Look through the data below. Pick out the lines holding the string "Janeiro".

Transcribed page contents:

■ ■ ■ ■ ■

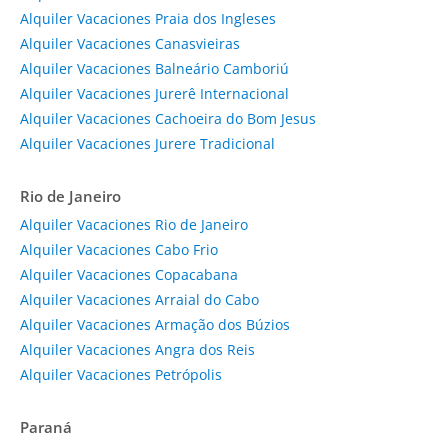
Alquiler Vacaciones Praia dos Ingleses
Alquiler Vacaciones Canasvieiras
Alquiler Vacaciones Balneário Camboriú
Alquiler Vacaciones Jurerê Internacional
Alquiler Vacaciones Cachoeira do Bom Jesus
Alquiler Vacaciones Jurere Tradicional
Rio de Janeiro
Alquiler Vacaciones Rio de Janeiro
Alquiler Vacaciones Cabo Frio
Alquiler Vacaciones Copacabana
Alquiler Vacaciones Arraial do Cabo
Alquiler Vacaciones Armação dos Búzios
Alquiler Vacaciones Angra dos Reis
Alquiler Vacaciones Petrópolis
Paraná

■ ■ ■ ■ ■

Task response
Rio de Janeiro
Alquiler Vacaciones Rio de Janeiro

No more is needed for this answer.